His position on populism has been his banner before the world. He proclaims that, especially, populist Latin American rulers seek to keep the population in ignorance and misery to perpetuate themselves in power.

They include Fidel Castro, from Cuba; Hugo Chávez, in Venezuela; Evo Morales, in Bolivia; Rafael Correa, in Ecuador; Cristina Kirchner, in Argentina; and Michelle Bachelet, in Chile.

His proposal to eradicate populism, presented in the Zaragoza presentation in 2014, is based on fighting it from technology.

Its three points are:

  • Technology allows you to educate yourself, read and train yourself to be better citizens, without the intervention of the State.
  • The interconnection of employees and employers, courses and students from different countries; In doing so, we will discover that we have the same problems and we can tackle them together.
  • Achieve social mobilization. The conversations on the networks collapse the secessionist and hateful narrative of the State.

Álvarez is a benchmark for libertarian ideas in the hemisphere; He has given more than 250 conferences in Latin America and the United States.

She is not currently affiliated with any political party. Since 2013, she was the director of projects for the National Civic Movement (MCN), an activist organization that seeks “the rescue of the Republic.”

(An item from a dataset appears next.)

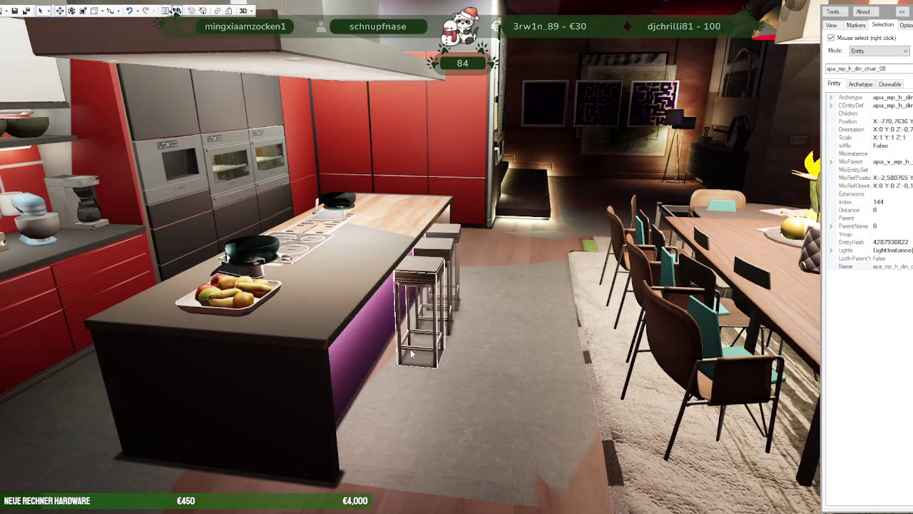
- Select two bar stools at the kitchen island and pull each out to the right
right_click(421, 341)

He was there until 2018, when he resigned due to corruption cases against leaders of the MCN, which was financed by 34 Guatemalan businessmen and by the liberal organization National Endowment for Democracy (NED).

In 2019, announced his candidacy for the presidency of Guatemala for the general elections of that same year. Although the laws of that country do not allow her to be a candidate until she is 40 years old, the political scientist took advantage of her influence to advance what would be her government plan.

Among his proposals were some of his own and others that should come from the electorate:

  • Each region will manage its tax earnings, independently of the central government.
  • Reduce the number of ministries.
  • Invest in citizen security.
  • He approached the electorate with topics such as the legalization of marijuana and cocaine, abortion, prostitution, same-sex unions, adoptions by homosexual couples, euthanasia and the voluntary sale of organs.

Books of his authorship:

  • The populist deception (Deusto, 2016), together with Axel Kaiser: present a general analysis of populism in Latin America, detailing the reasons why this movement occurs, the ways in which it manifests itself and the forms it takes in different countries and circumstances .
  • How to Talk to a Progre (Deusto, 2017): from her openly libertarian stance, the author analyzed the premises of the left from a liberal perspective. From there, he concludes that social democracy increases poverty.
  • How to Talk to a Conservative (Deusto, 2018): in this essay, it aims to help detect and dismantle the narrative of conservative politicians who try to speak from liberalism to confuse; thus, it tries to separate liberalism from conservatism, a current with which it is usually associated.